WICHITA, Kan. – A record number of tornadoes touched down nationwide last year.
Remarkably, the national death toll ended up far below the annual average.
Until May rolled around, 2004 was most notable for how few tornadoes there had been.
The jet stream shifted to a path that created ideal conditions for the formation of the supercell thunderstorms that spawn tornadoes.
“It’s like someone almost flipped a switch there by mid-May,” Wichita weather researcher Jon Davies said.
An extraordinarily high number of tornadoes produced by hurricanes made 2004 a national record-setter, officials at the National Oceanic and Atmospheric Administration’s Storm Prediction Center in Norman, Okla., said. A whopping 420 tornadoes were reported in August and September, more than four times the average for those two months.

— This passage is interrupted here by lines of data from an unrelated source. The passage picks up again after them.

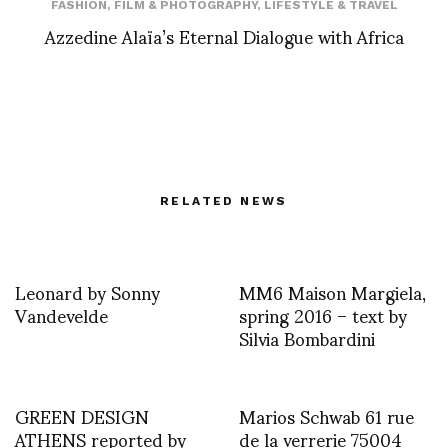
FASHION
,
FILM & PHOTOGRAPHY
,
LIFESTYLE & TRAVEL
Azzedine Alaïa’s Eternal Dialogue with Africa
RELATED NEWS
Leonard by Sonny
MM6 Maison Margiela,
Vandevelde
spring 2016 – text by
Silvia Bombardini
GREEN DESIGN
Marios Schwab 61 rue
ATHENS reported by
de la verrerie 75004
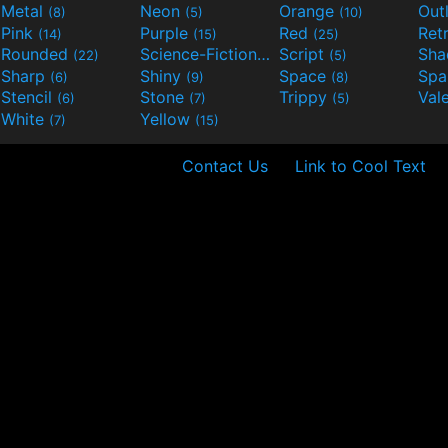
Metal
Neon
Orange
Out
(8)
(5)
(10)
Pink
Purple
Red
Ret
(14)
(15)
(25)
Rounded
Science-Fiction
Script
Sh
(22)
(9)
(5)
Sharp
Shiny
Space
Spa
(6)
(9)
(8)
Stencil
Stone
Trippy
Val
(6)
(7)
(5)
White
Yellow
(7)
(15)
Contact Us
Link to Cool Text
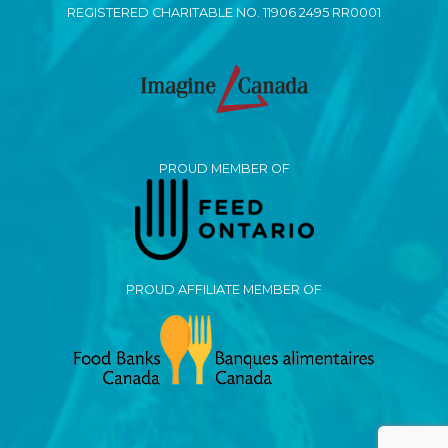
REGISTERED CHARITABLE NO. 11906 2495 RR0001
PROUD MEMBER OF
PROUD AFFILIATE MEMBER OF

So many tornadoes touched down around the country that the old record for tornadoes fell long before the calendar ran out.
There were 1,555 tornadoes around the country through September, according to statistics compiled by the prediction center. That surpasses the previous record, set in 1998, by more than 130. Tornado reports for the final three months have yet to be confirmed.
The higher numbers do not necessarily mean more tornadoes are occurring now than in years past – they simply mean the tornadoes that are forming are getting noticed.
“If we had had the radars, the spotters and the warning systems in the 1950s, there are a couple of years – like ‘57 or ‘55 – that it wouldn’t surprise me if they had more tornadoes than we have now,” said Mike Smith, founder and chief executive of WeatherData, a private forecasting service based in Wichita.
“But with the revolution in tornado science and detection that started in the early 1970s, it’s easier to set a record now.
“The good news is, it’s saving lives.”
Nationwide, 35 people were killed by tornadoes last year, less than two-thirds the annual average.
Improvements in technology allow meteorologists to spot rotation in thunderstorms and issue tornado warnings before a funnel even forms. Networks of trained storm spotters and an explosion in the number of “storm chasers” provide many witnesses to confirm if a funnel cloud has reached the ground.
“If it touches down for 10 seconds, it gets reported, whereas that never happened 50 years ago,” Smith said.